REQUIREMENT 1:
Answer these from the article on Haiti's presidential run-off:
(a) How many voters does Haiti have?
(b) On what date is the CEP scheduled to announce preliminary results?
(c) By how much was voting extended in the Port-au-Prince metropolitan area?
REQUIREMENT 2: List every person named in the article on Haiti's presidential run-off.
REQUIREMENT 3: Continue the news article on Haiti's presidential run-off vote from its final sentence.

TEXT SHOWN:
● ● ●

Haiti's top electoral officer, Gaillot Dorsinvil, hailed what he called the large turnout of voters in the first presidential run-off vote in the Caribbean nation, where elections have often been marred by fraud and violence.

The close race presented Haiti's 4.7 million voters with a choice between a political newcomer, energetic entertainer and singer Michel Martelly, 50, and former first lady Mirlande Manigat, 70, a law professor and opposition matriarch.

Recent opinion polls showed Martelly ahead of Manigat.

Police and local officials said three people were killed in electoral violence, two in the central Artibonite region and one at Mare Rouge in the northwest. U.N. peacekeepers intervened in scattered incidents, firing in the air in one location to separate fighting rival supporters.

But, despite delays caused by initially missing electoral materials, especially at polling stations in the capital Port-au-Prince, international observers said voting seemed to have gone much more smoothly than the chaotic first round on November 28, which dissolved into fraud allegations and unrest.

"All in all it looked like a much better day ... I think it was a more relaxed atmosphere, despite the material problems," Ambassador Colin Granderson, head of the Organization of American States/Caribbean Community election observer mission in Haiti, told Reuters.

International donors hope the run-off vote can elect a capable, legitimate leadership in one of the world's poorest nations to steer a post-quake reconstruction that requires billions of dollars of aid.

Many polling stations in the capital did not open on time because materials, such as ink to mark voters' fingers and ballot papers, did not arrive early. But as the day progressed, these problems were mostly resolved, officials said.

While polling centers in most of Haiti closed as scheduled at 4 p.m. (5 p.m. EDT), voting was extended by one hour in the Port-au-Prince metropolitan area to make up for the delays.

LONG WAIT FOR RESULTS

The counting of ballots was due to begin immediately, but under Haiti's election law, the Provisional Electoral Council, or CEP, is only scheduled to announce preliminary results on March 31, and confirm the final results on April 16.

There are fears the long wait could cause impatience and possible protests, but CEP officials said both candidates have agreed to make no victory declarations and hold no rallies until the first results were announced -- no easy task in a country known for its volatile politics.

Outgoing President Rene Preval appealed for calm. "I hope ... the results won't have any trouble," he told reporters.

● ● ●

(Plotted data images)
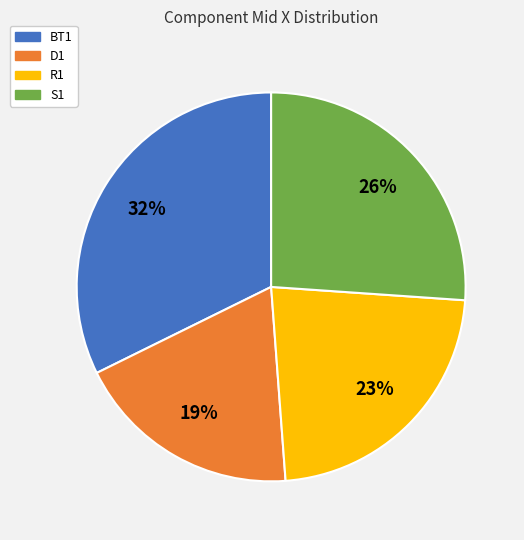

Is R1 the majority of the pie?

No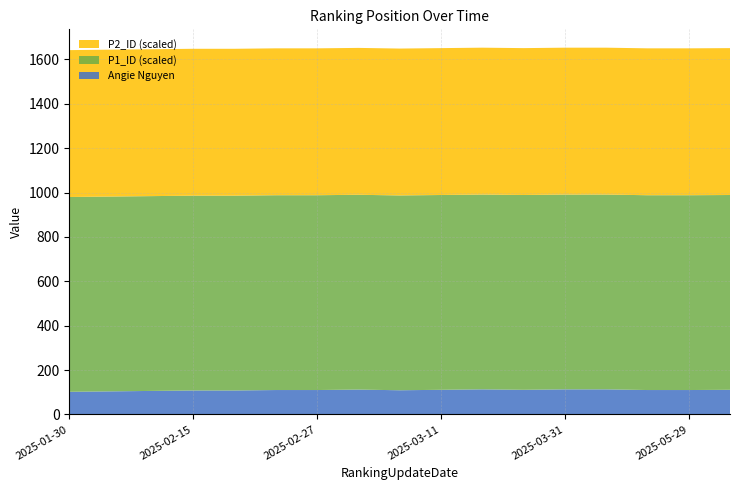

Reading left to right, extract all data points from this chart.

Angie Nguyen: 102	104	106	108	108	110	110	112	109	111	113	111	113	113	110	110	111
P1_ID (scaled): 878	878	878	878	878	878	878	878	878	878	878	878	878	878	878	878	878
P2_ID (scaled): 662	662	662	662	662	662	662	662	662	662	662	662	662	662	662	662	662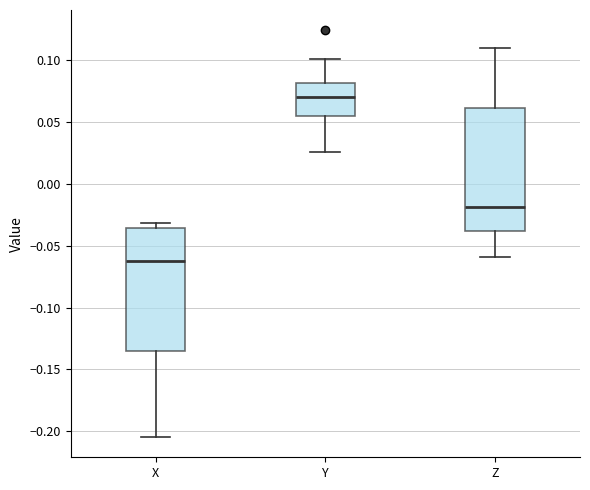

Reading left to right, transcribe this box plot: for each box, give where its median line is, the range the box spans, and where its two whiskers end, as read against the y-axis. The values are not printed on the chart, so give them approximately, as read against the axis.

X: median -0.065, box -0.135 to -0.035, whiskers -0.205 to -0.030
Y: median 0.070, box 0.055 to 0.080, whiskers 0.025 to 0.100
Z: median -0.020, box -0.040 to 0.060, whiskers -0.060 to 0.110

● ● ●

RESPONSE 1:
(a) 4.7 million
(b) March 31
(c) One hour

RESPONSE 2: Gaillot Dorsinvil, Michel Martelly, Mirlande Manigat, Colin Granderson, Rene Preval

RESPONSE 3:
Both candidates voted in the capital. Martelly, who has promised to change a country weary of corruption and mismanagement, was mobbed by cheering supporters when he cast his vote in the Petionville district.

"We are living a historic moment, I feel the enthusiasm and I am delighted change has finally come," he told Reuters.

U.N. troops protected voting centers with local police, and U.N. armored vehicles rumbled through the capital's streets, many still strewn with debris left from last year's quake.

Voters expressed satisfaction after casting their ballots, but some said they would watch out for fraud. "The task is not over, we remain vigilant," said Michel Magloire, 35.

"We are hoping for a better life ... but only God knows," said another voter, Adeline Hyppolite, 50, whose husband had been disabled in the earthquake.

Weighing on many Haitians' minds as they voted was the reappearance of former President Jean-Bertrand Aristide, who arrived back from exile on Friday.

The return of the left-wing populist, who still commands a big following in Haiti, was opposed by the United States and United Nations as potentially disruptive. But Aristide is not a candidate and aides have said he will stay out of politics.

Aristide, who was driven into exile by a 2004 rebellion, has not clearly endorsed any candidate and he made no public statement on Sunday.

Many voters said if Aristide, revered as a champion of the poor, had been a candidate, they would have voted for him.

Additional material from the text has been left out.